Cuento Corto-El vuelo de las luces-
- María Guadalupe Ortega
- 9 jul
- 3 Min. de lectura
Actualizado: 20 ago

Aprender a volar sin alas, sería la primera prueba que enfrentarían las luces de colores, antes de retornar a casa. Algunas pasaban directo a la estación del peaje a cargar sus baterías mientras otras, las más osadas; ajustaban sus cinturones animándose a saltar con gran impulso, hasta caer en algún punto necesario del trayecto, donde el viento las impulsaría nuevamente, para iniciar su recorrido.
Era así como cada año, la tierra se iluminaba con luces brillantes cargadas de energía; otras veces, con luces fugaces y luces difíciles de identificar por sus tenues destellos, todo dependería del carácter y el diseño de cada una; muchas de ellas, destinadas a brillar intensamente desde su primer día mientras que otras, las más tímidas y silenciosas, destinadas a pasar desapercibidas pacíficamente, iluminando el viaje de las demás con mucha dedicación.

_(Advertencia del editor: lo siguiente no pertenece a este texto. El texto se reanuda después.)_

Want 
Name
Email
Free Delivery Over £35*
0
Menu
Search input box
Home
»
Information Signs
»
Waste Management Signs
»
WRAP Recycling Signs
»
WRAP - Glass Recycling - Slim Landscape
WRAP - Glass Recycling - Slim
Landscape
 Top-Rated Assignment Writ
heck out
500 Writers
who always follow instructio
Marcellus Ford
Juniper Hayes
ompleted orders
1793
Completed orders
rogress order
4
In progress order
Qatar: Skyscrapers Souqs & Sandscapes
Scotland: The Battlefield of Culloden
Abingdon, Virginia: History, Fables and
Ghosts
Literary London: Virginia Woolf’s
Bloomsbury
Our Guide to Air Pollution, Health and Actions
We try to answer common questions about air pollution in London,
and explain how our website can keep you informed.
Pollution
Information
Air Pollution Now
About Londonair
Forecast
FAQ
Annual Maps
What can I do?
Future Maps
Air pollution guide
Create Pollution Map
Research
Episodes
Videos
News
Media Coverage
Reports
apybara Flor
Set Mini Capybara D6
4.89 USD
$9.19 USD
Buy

Dentro de éste mismo grupo, estarían también, algunas cuya luz se iría amplificando cada vez con más fuerza, durante su trayecto.
Independientemente de las misiones asignadas desde el tercer cielo de donde provenían, tomaban las alturas como pistas de baile, revoloteando de un lado al otro como lo hacen las aves más espléndidas que surcan los cielos durante el día, pero, a diferencia de ellas, el grupo de las lucecitas no tenían alas que presumir, ni tampoco nada que demostrar ya que su luz propia, era testigo de su esencia y aunque tenían que aprender a volar por su cuenta; eran impulsadas frenéticamente por su fuente de luz abriéndose espacio, en la inmensidad del firmamento.
Desde el inicio, todo fue pensado desde un diseño original único pero muy exigente y aunque no tenían alas, gozaban de otros privilegios y una fuerza etérea, que las impulsaba a gran velocidad, mostrando capacidades únicas y diversas, entrenadas más allá del sol.
Estas capacidades las irían descubriendo cada una en su propio vuelo, por eso cuando entraban en la oscuridad o topaban con fuertes turbulencias, nada las asustaba, ni tampoco las desenfocaba. Sabían ejercer su rol con mayordomía, tenacidad y mirada fija hacia el horizonte, sin desconectarse de su fuente.
Aquellas personas curiosas que de vez en cuando se detenían a observar cuidadosamente desde la tierra, mientras colgaban de la rueda de Chicago, unos cabeza arriba y otros cabeza abajo; esperaban su turno mientras la rueda giraba para estar arriba y ser espectadores exclusivos de todas las piruetas y ver de cerca aquel juego en el cielo y los hermosos destellos de colores entre las luces, al mezclarse unas con otras y, aunque cada una brillaba con luz propia, los espectadores de la rueda eran testigos de un dato curioso que ellas ignoraban: -Una misma luz las mantenía unidas guiándolas en todo el trayecto-.
En los veranos más luminosos, se les observaba desplazarse a gran velocidad y cuando entraba el invierno o la oscuridad y algunas de ellas quedaban rezagadas, unían esfuerzos para sobrepasar el mal tiempo. Ninguna competía, ya que sabían que su principal función era complementarse la una con la otra y así lograban fortalecer su intensidad luminosa, que las impulsaría para llegar hasta la meta.
Las luces también tenían la capacidad de reconocerse entre sí y apoyarse cuando fuese necesario, acatando al pie de la letra las indicaciones recibidas durante el entrenamiento al momento de sacar su licencia de vuelo.
Era así como todos los años, el firmamento se llenaba simultáneamente de luces de colores y la rueda de Chicago, por su parte, de curiosos y espectadores. Cada equipo era perfectamente instruido antes de salir, con seguridad, fuerza y confianza para emprender su recorrido y aún en mal tiempo; como parte del plan de vuelo acordado, había siempre otra luz cercana, dispuesta a alumbrar el camino mientras la otra recuperaba su potencia. La coordinación entre ellas y los relevos, les permitían avanzar haciendo pausas en el camino. La estrategia de vuelo era simple pero efectiva: en cada descarga de energía, las que venían detrás impulsaban el vuelo de las demás y éstas; posterior a su recuperación, tomarían de nuevo su posición para impulsar a las otras, y así sucesivamente.
Con ésta idea clara, todas se mantenían firmes y congruentes a su vocación de ser luces iluminando la tierra y pese al mal tiempo o la oscuridad momentánea; nunca olvidaban su misión ni tampoco su origen.
Renunciar a su esencia era imposible y tenían claro que más allá de llegar a la meta, lo verdaderamente importante era el proceso de iluminar los cielos cada día y mostrar el camino a las demás luces compañeras, durante todo el viaje.